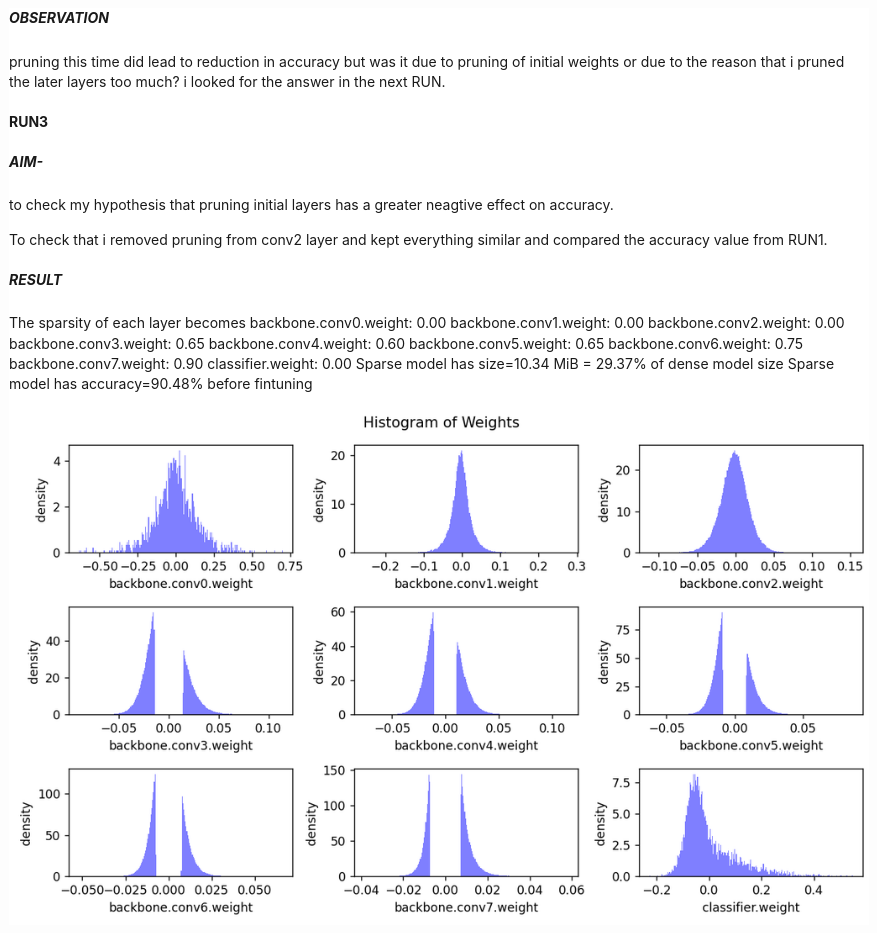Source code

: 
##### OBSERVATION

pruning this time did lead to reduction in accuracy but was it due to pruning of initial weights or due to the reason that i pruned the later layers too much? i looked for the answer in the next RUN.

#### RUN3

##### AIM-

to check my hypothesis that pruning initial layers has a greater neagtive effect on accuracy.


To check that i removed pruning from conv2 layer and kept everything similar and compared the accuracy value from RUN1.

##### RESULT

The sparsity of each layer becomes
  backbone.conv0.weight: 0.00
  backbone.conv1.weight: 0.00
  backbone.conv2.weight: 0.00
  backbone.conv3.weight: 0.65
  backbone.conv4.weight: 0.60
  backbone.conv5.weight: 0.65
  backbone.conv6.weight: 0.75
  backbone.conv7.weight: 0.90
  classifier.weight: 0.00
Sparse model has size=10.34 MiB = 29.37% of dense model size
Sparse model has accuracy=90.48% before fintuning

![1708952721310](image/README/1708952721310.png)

========

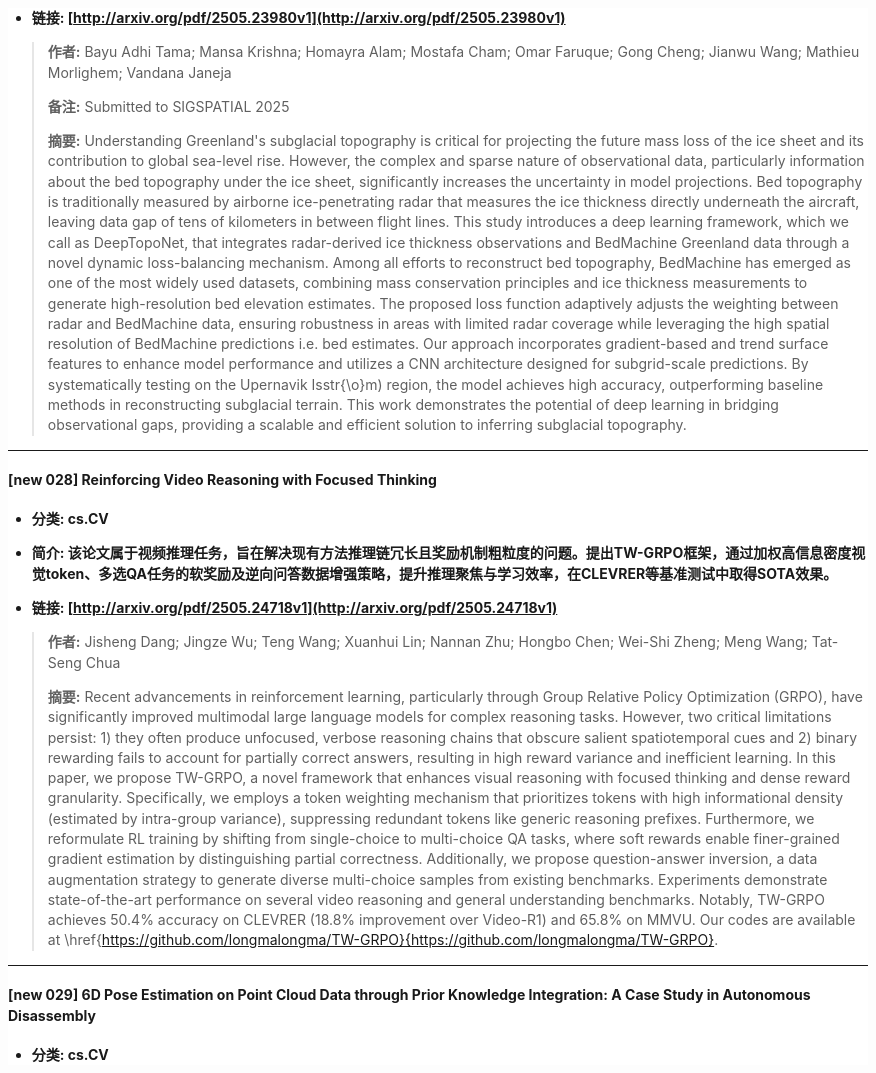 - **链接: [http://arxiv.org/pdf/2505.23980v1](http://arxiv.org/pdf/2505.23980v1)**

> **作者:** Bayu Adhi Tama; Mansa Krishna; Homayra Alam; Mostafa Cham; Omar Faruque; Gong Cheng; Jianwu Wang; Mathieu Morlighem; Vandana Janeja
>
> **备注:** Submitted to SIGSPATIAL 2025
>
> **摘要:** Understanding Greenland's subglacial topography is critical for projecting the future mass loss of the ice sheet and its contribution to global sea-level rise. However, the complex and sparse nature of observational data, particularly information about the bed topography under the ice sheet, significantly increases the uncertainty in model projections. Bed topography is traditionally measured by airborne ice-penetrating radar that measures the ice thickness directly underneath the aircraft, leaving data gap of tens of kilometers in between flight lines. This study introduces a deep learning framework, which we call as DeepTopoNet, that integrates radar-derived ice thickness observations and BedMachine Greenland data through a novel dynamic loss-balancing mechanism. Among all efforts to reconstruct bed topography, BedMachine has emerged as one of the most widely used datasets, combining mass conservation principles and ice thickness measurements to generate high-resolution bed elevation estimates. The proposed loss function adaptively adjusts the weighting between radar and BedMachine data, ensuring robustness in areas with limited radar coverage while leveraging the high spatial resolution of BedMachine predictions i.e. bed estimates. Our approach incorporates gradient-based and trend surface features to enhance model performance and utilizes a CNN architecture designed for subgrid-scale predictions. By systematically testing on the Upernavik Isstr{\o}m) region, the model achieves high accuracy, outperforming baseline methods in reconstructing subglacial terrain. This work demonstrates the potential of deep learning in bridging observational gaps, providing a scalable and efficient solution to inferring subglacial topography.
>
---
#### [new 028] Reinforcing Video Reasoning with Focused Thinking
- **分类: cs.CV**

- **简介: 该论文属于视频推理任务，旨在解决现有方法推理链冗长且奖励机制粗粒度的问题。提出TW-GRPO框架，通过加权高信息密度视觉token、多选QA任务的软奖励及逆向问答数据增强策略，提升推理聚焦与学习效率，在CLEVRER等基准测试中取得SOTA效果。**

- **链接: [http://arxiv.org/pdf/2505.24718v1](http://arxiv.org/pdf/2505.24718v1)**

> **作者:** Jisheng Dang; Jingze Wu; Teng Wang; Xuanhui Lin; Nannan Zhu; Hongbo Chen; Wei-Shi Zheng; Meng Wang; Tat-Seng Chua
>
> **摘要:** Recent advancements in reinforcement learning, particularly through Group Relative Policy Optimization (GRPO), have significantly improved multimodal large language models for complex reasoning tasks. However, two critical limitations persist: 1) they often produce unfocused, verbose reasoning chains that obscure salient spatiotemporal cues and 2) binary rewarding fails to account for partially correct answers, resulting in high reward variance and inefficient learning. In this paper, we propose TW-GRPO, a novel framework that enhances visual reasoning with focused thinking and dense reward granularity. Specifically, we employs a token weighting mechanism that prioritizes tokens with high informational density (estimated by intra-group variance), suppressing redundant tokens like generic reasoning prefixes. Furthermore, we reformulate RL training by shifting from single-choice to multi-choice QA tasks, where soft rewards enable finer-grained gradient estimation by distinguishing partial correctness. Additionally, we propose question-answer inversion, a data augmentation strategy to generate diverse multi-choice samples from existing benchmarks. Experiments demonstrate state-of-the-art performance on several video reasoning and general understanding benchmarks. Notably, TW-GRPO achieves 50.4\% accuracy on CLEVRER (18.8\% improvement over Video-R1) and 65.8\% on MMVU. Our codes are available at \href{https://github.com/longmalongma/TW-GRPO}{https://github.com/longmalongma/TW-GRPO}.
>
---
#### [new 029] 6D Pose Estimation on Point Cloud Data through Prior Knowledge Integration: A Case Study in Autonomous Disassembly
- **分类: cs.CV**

========

Activity: Which lines above contain the string "initial"? Show each one in full, and treat uppercase and lowercase as different.

Response:
pruning this time did lead to reduction in accuracy but was it due to pruning of initial weights or due to the reason that i pruned the later layers too much? i looked for the answer in the next RUN.
to check my hypothesis that pruning initial layers has a greater neagtive effect on accuracy.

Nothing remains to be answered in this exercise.